Budaya-Tionghoa.Net | Seberapa besar buku sastra dapat mempengaruhi kehidupan pembacanya? Sebagian orang beranggapan buku sastra hanyalah bacaan yang tak memiliki arti yang khusus, kecuali hanya untuk bacaan hiburan bagi jiwanya, namun bagi orang yang mengerti akan arti dan manfaat karya-karya sastra, buku sastra adalah kebutuhan utama bagi jiwanya, bagi mereka buku-buku sastra yang dibacanya akan turut berpengaruh pada cara bertutur, cara pandang dan kepribadiannya, bahkan bukan tak mungkin buku-buku sastra yang dibacanya akan merubah jalan hidup pembacanya.
|
Judul :
Balzac dan Si Penjahit Cilik dari Cina
Penulis : Dai Sijie
Penerjemah : Lulu Wijaya
Penerbit : Gramedia Pustaka Utama
Cetakan : I, Febr 2006
Tebal : 240 hlm; 23 cm
Kecintaan dan kehausan seseorang akan buku-buku sastra dan bagaimana buku sastra dapat merubah jalan hidup seseorang ini tercermin pada novel karya penulis sekaligus sineas kelahiran Cina Dai Sijie “Balzac dan si Penjahit Cilik dari Cina”. Dengan setting pada masa Revolusi Kebudayaan di Cina, novel ini menceritakan persahabatan dua anak lelaki, Luo dan “Aku” (si narator) yang oleh pemerintahan Mao dikategorikan sebagai “intelektual muda”, bukan karena tingkat pendidikan mereka, namun karena mereka adalah anak-anak dari dokter di Beijing yang dianggap borjuis dan raksioner. Mereka dikirim ke pedesaan untuk “dididik ulang oleh para petani miskin”.
--*--
[Rincian Soal]
Tolong salin dengan persis bagian ulasan novel di atas, mulai dari "Budaya-Tionghoa.Net | Seberapa" hingga "jalan hidup pembacanya.". Baris-baris data di bawah ini merupakan bahan tersendiri yang terpisah dari ulasan novel di atas.

[Entri data yang tersimpan]
--*--
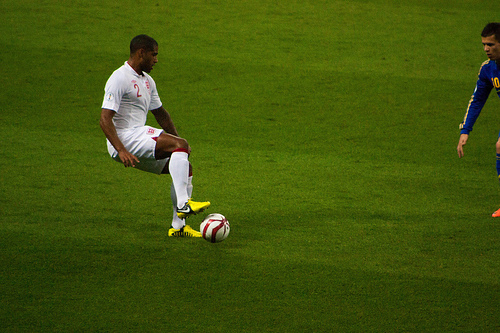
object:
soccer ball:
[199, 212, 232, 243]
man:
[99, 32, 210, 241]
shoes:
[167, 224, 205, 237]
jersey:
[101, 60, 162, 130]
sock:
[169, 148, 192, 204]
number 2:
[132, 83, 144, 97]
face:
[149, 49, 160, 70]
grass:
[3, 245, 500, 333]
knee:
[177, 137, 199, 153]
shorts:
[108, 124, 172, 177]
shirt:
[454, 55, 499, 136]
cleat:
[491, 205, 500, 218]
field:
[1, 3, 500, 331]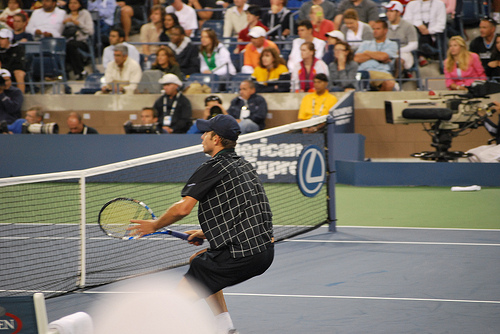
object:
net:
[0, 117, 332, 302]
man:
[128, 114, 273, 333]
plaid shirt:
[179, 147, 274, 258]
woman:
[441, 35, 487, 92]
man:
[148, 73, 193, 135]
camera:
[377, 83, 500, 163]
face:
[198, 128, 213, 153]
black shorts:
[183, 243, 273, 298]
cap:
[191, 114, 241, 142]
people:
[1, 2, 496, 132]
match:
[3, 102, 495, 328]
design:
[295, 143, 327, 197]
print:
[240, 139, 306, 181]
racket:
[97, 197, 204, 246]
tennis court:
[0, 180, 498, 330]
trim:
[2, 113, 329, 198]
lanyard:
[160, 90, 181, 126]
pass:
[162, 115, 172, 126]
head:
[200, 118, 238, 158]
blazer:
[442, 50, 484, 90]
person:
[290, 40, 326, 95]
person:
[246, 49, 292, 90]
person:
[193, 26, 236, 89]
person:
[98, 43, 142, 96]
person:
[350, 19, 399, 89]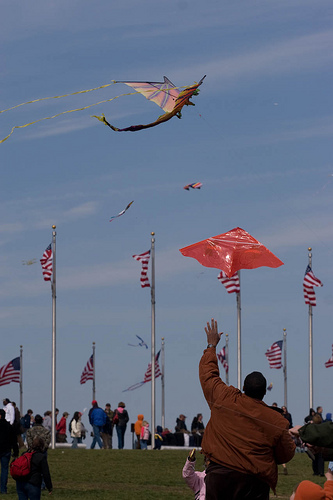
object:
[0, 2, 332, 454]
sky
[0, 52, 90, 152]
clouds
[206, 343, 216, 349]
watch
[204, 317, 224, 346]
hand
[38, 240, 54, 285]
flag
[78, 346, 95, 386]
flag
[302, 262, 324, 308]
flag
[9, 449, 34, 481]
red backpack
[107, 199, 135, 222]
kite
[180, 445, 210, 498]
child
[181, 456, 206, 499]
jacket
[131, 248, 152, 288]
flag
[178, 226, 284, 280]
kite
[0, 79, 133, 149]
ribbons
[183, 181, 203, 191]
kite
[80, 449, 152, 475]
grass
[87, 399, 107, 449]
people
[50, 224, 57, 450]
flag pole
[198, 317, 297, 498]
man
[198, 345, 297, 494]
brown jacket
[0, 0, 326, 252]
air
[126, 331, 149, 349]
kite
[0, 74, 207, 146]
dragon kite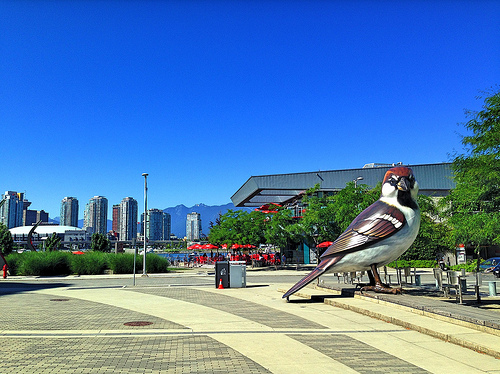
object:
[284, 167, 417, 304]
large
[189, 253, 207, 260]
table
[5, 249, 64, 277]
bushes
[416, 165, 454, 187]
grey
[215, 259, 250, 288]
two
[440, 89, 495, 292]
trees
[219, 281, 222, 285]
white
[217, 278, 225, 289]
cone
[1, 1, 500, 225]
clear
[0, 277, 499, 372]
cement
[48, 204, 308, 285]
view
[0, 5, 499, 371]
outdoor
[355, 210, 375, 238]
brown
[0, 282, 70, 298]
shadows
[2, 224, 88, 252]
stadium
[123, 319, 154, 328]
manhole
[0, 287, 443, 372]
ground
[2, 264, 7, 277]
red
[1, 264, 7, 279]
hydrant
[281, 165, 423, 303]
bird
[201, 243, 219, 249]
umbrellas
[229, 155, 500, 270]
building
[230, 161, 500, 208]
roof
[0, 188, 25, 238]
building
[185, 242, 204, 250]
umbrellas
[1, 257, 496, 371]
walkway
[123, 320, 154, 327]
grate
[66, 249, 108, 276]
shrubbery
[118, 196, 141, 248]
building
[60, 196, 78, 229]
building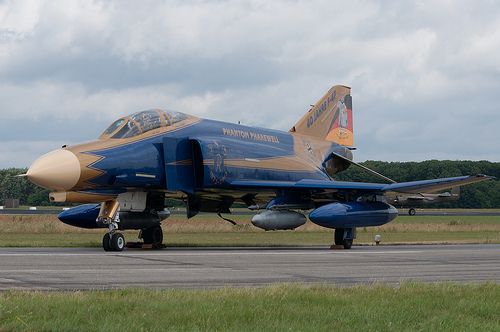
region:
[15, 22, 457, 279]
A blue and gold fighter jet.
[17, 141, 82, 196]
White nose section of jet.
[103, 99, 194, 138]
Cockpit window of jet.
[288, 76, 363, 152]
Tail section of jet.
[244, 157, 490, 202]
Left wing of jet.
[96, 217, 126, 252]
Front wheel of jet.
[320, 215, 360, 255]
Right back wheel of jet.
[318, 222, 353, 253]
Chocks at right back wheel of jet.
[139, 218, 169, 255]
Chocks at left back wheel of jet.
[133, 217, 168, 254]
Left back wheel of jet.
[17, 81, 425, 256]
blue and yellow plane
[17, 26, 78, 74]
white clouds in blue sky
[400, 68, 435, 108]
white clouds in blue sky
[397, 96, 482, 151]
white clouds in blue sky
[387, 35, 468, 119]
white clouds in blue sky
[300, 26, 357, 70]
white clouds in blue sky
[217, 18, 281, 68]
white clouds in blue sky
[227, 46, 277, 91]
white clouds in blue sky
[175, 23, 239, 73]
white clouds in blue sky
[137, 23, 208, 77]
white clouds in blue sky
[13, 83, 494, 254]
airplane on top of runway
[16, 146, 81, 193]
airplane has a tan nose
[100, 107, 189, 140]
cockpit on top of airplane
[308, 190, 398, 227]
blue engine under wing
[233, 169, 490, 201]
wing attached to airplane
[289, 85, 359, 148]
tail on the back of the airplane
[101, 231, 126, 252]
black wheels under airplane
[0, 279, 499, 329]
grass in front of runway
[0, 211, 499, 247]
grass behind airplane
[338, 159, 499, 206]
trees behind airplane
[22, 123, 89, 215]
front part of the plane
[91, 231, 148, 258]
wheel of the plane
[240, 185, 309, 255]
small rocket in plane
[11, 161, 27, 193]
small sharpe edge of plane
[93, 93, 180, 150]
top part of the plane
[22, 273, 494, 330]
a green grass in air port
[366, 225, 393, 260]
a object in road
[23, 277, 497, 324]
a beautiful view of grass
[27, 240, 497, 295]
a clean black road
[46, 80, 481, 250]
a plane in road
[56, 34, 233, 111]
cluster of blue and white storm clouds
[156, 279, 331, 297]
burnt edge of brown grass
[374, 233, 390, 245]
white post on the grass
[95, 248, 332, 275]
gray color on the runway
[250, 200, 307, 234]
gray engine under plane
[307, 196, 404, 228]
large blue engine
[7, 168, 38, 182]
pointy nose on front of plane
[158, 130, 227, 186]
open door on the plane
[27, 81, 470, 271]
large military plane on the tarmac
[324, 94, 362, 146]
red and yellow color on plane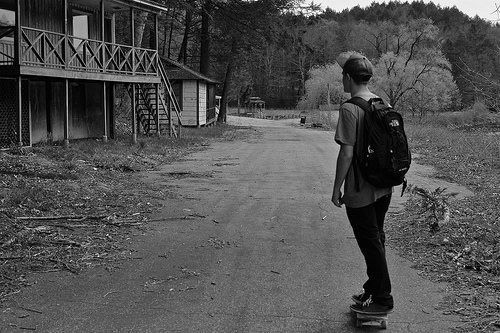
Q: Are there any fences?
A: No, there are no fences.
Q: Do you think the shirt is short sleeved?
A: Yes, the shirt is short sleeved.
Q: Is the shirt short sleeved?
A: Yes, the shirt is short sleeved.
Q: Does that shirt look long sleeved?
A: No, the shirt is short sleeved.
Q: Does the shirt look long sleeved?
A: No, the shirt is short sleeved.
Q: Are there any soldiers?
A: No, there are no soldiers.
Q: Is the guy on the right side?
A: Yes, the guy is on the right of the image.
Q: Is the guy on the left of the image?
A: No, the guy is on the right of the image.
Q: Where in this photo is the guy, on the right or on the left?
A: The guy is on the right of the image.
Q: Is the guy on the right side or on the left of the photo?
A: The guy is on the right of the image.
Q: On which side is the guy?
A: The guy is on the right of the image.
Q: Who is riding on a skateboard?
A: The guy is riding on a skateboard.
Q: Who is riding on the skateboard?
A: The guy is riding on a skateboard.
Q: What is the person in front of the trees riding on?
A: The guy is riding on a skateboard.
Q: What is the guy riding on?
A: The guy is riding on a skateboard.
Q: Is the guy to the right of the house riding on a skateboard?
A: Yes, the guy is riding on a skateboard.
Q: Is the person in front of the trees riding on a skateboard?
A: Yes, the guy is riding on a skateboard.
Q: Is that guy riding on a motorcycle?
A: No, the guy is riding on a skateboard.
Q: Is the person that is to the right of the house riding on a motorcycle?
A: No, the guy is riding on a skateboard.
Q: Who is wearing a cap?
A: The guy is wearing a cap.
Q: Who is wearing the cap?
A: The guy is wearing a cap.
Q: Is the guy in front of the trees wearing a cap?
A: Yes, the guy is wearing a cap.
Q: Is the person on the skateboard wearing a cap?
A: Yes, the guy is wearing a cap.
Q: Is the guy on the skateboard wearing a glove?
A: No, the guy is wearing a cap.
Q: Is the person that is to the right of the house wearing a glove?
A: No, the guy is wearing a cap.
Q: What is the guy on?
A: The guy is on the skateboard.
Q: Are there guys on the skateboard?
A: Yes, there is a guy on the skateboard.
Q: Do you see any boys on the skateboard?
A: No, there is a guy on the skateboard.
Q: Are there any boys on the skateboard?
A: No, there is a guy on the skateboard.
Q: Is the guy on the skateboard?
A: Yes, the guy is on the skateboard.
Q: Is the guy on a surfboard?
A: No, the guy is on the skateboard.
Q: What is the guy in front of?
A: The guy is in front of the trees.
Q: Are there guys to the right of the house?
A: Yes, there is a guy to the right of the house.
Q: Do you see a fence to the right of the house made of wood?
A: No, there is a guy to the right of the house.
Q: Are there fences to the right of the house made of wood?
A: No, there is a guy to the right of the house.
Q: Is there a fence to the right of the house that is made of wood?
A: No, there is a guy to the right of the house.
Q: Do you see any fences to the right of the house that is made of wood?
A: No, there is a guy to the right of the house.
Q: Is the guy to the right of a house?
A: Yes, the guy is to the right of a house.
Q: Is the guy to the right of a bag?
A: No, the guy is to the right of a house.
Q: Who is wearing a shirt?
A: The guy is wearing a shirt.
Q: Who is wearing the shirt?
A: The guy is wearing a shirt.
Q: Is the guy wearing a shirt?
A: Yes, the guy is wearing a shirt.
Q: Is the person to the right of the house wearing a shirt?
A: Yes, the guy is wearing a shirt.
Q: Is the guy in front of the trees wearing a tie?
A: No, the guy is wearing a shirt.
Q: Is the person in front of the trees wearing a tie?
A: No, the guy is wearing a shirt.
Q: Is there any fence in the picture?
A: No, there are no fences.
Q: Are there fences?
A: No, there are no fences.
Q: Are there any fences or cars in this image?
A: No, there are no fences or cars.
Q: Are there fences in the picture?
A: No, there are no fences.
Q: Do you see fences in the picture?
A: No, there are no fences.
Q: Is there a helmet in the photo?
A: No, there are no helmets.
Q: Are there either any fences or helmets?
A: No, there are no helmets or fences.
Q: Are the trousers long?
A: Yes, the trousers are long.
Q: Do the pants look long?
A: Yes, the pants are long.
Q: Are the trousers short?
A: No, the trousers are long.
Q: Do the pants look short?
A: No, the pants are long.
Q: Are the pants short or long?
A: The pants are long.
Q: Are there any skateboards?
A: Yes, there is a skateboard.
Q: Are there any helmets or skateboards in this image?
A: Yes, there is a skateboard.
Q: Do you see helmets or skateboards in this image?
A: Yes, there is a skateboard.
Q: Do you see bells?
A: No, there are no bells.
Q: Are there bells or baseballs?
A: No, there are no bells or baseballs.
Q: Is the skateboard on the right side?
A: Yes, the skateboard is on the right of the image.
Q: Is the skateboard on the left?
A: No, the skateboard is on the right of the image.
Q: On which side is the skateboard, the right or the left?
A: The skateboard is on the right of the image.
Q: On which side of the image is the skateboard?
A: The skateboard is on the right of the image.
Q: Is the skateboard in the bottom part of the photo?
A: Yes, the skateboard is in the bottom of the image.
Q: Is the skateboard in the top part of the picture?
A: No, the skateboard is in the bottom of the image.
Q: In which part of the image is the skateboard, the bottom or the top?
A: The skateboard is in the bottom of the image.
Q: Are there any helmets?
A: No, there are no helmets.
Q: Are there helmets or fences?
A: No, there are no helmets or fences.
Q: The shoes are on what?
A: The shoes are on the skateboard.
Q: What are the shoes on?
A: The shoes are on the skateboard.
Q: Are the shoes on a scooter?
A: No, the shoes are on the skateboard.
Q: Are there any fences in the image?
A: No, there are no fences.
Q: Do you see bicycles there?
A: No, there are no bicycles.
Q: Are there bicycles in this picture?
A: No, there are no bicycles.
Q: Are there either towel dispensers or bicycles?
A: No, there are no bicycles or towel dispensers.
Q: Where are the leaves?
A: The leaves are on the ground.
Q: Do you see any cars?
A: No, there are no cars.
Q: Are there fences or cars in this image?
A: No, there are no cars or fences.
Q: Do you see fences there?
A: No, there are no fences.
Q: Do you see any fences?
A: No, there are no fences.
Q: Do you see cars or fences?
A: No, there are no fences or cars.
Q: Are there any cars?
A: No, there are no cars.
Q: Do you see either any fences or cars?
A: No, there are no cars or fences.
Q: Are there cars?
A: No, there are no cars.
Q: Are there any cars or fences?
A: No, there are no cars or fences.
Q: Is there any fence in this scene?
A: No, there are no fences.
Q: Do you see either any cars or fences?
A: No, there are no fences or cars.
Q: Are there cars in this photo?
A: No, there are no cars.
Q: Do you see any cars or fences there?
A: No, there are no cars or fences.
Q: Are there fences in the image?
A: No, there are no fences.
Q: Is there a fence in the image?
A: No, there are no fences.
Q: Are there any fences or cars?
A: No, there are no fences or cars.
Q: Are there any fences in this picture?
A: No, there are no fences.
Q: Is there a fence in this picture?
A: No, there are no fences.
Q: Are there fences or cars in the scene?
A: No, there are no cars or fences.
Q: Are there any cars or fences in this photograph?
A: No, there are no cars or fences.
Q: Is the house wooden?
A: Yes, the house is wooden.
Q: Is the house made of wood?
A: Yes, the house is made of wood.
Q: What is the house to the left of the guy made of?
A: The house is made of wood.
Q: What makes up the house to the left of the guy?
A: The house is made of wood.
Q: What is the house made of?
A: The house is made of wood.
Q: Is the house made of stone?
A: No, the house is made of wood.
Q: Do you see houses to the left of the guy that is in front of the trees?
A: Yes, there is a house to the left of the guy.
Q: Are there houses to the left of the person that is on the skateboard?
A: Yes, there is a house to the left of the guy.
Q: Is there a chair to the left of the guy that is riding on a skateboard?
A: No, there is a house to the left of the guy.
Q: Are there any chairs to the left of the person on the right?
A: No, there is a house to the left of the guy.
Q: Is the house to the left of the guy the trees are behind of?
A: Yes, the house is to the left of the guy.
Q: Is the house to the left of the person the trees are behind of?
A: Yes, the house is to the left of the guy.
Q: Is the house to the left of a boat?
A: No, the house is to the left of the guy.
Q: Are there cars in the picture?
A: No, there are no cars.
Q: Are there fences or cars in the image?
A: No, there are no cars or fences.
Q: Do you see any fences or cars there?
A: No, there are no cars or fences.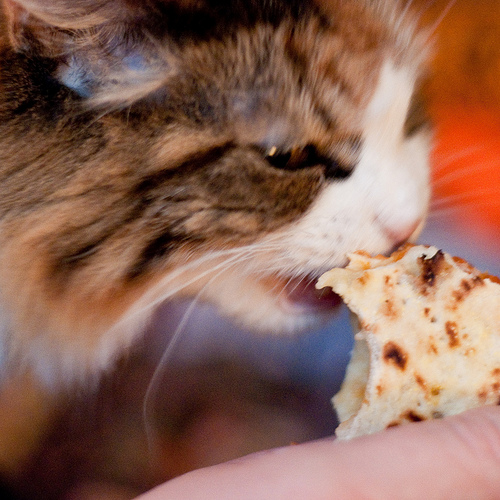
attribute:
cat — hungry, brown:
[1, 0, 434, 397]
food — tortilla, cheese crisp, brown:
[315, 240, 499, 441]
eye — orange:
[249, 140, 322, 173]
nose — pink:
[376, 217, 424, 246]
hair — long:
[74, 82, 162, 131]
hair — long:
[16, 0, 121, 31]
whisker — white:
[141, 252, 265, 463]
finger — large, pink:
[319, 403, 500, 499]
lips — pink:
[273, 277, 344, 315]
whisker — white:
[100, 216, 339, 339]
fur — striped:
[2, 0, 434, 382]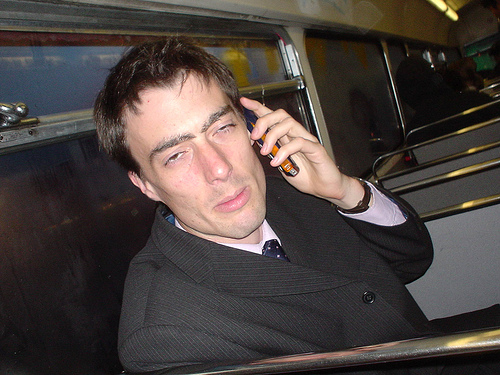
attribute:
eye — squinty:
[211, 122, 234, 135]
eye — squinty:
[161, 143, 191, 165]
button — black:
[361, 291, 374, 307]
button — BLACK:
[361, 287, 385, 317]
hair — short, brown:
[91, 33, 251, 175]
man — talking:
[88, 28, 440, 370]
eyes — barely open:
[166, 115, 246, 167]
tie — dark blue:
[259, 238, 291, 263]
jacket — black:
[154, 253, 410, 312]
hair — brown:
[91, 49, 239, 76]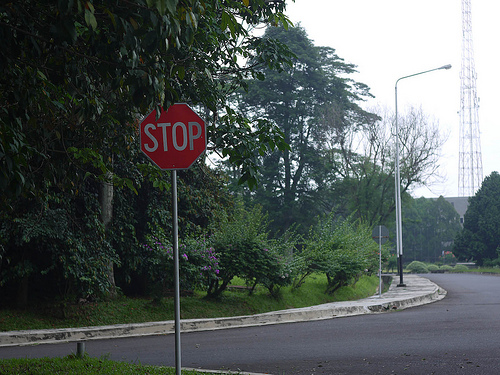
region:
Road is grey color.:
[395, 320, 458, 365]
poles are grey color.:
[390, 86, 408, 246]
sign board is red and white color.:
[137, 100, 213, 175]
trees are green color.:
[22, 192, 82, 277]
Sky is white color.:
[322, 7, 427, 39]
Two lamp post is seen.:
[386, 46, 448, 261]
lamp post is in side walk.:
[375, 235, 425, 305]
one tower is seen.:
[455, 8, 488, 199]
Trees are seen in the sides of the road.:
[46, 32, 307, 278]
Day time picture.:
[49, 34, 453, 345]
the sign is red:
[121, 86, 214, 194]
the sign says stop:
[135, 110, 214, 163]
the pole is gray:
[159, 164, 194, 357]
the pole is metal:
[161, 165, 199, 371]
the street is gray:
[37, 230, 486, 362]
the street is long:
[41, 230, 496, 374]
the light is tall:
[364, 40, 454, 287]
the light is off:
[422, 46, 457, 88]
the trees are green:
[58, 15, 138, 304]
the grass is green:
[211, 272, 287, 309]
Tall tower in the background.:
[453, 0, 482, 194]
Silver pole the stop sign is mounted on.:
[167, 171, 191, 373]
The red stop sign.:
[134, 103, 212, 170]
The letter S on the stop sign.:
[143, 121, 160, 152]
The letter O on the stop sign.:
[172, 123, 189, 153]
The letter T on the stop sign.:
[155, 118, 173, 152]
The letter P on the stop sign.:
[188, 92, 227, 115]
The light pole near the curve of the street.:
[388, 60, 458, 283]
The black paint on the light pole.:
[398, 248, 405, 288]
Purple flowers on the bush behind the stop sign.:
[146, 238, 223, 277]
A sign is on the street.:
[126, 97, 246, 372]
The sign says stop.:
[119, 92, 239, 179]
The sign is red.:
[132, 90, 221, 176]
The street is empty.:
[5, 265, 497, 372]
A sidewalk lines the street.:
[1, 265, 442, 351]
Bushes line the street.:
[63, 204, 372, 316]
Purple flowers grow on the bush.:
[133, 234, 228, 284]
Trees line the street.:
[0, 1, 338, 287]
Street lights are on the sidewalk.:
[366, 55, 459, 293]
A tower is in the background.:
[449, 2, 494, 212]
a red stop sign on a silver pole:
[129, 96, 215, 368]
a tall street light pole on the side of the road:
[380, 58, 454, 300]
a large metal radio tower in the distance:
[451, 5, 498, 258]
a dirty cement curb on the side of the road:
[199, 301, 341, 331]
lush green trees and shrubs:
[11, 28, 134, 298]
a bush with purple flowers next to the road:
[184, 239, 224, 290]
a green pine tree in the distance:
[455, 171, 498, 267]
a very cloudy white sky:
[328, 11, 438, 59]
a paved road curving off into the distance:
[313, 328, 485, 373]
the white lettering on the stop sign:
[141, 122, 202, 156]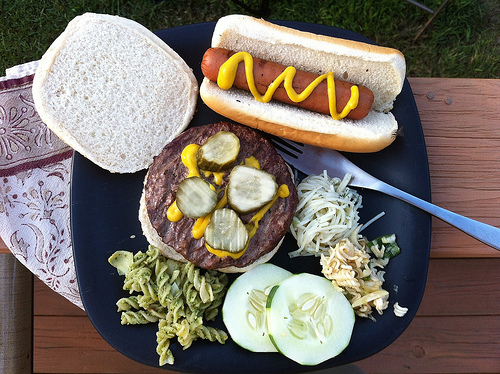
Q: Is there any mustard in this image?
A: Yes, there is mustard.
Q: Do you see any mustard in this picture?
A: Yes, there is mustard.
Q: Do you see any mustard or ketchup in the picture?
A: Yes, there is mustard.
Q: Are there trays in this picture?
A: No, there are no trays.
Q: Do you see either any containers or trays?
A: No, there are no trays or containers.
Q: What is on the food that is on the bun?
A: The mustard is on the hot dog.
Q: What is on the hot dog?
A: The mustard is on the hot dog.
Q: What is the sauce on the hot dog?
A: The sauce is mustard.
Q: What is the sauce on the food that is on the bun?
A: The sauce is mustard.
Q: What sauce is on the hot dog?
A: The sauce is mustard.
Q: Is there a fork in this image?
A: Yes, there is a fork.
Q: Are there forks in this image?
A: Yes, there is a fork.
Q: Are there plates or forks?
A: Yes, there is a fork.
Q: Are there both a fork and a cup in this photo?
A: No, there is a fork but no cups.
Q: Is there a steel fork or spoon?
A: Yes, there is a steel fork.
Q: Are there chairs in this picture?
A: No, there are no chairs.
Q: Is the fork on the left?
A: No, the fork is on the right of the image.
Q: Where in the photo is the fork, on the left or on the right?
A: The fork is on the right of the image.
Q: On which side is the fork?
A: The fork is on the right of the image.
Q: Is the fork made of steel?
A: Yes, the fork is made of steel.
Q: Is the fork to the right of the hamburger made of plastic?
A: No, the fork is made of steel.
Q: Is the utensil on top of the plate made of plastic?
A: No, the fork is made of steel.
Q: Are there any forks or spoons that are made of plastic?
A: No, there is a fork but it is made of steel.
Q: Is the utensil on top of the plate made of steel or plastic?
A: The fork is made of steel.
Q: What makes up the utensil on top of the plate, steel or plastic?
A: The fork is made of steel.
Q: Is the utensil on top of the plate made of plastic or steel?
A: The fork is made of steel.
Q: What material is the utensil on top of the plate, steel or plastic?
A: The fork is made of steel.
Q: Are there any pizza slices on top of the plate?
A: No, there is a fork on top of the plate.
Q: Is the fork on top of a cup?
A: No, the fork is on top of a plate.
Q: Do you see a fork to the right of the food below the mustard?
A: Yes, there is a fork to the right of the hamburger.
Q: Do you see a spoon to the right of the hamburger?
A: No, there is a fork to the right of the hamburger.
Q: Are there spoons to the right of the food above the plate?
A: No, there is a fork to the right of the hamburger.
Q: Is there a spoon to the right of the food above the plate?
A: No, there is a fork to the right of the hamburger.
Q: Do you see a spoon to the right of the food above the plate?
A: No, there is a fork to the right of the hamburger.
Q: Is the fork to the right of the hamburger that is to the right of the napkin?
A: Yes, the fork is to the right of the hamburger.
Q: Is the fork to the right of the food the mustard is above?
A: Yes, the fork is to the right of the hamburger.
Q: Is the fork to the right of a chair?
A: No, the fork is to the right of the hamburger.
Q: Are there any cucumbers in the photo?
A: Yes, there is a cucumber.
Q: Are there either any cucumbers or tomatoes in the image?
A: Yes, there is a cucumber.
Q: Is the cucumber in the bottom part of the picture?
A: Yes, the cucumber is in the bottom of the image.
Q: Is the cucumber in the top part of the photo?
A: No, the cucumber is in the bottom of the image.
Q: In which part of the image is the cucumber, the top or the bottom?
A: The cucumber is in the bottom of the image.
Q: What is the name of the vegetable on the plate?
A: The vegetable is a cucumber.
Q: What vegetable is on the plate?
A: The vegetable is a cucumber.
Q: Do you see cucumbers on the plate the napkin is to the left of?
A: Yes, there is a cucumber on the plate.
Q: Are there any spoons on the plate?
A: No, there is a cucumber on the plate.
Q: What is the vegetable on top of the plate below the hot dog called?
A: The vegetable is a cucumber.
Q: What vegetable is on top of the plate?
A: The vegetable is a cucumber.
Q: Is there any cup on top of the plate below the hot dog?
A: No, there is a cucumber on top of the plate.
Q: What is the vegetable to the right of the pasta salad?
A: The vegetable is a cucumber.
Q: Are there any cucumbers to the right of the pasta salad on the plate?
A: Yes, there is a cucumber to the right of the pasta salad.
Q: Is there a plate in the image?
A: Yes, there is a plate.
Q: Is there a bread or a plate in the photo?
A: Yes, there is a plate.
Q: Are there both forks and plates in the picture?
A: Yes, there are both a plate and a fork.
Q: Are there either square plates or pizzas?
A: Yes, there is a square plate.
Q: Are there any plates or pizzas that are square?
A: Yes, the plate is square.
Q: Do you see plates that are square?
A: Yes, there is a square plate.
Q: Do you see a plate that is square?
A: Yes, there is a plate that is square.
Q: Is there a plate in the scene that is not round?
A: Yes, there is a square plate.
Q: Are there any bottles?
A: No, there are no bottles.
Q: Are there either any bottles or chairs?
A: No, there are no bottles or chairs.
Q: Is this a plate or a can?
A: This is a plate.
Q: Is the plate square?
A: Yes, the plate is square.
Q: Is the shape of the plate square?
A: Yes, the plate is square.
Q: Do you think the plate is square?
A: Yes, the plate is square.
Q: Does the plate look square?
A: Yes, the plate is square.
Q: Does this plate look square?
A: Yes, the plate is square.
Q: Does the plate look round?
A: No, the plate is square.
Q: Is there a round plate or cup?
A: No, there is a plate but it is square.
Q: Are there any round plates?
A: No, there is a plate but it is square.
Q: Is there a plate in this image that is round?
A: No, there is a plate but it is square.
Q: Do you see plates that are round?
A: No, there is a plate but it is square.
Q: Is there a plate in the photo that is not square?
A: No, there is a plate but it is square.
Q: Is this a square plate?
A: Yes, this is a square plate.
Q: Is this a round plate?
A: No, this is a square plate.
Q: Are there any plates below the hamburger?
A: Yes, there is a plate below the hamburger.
--*--
[Jawaban Latihan]
Budaya-Tionghoa.Net | Seberapa besar buku sastra dapat mempengaruhi kehidupan pembacanya? Sebagian orang beranggapan buku sastra hanyalah bacaan yang tak memiliki arti yang khusus, kecuali hanya untuk bacaan hiburan bagi jiwanya, namun bagi orang yang mengerti akan arti dan manfaat karya-karya sastra, buku sastra adalah kebutuhan utama bagi jiwanya, bagi mereka buku-buku sastra yang dibacanya akan turut berpengaruh pada cara bertutur, cara pandang dan kepribadiannya, bahkan bukan tak mungkin buku-buku sastra yang dibacanya akan merubah jalan hidup pembacanya.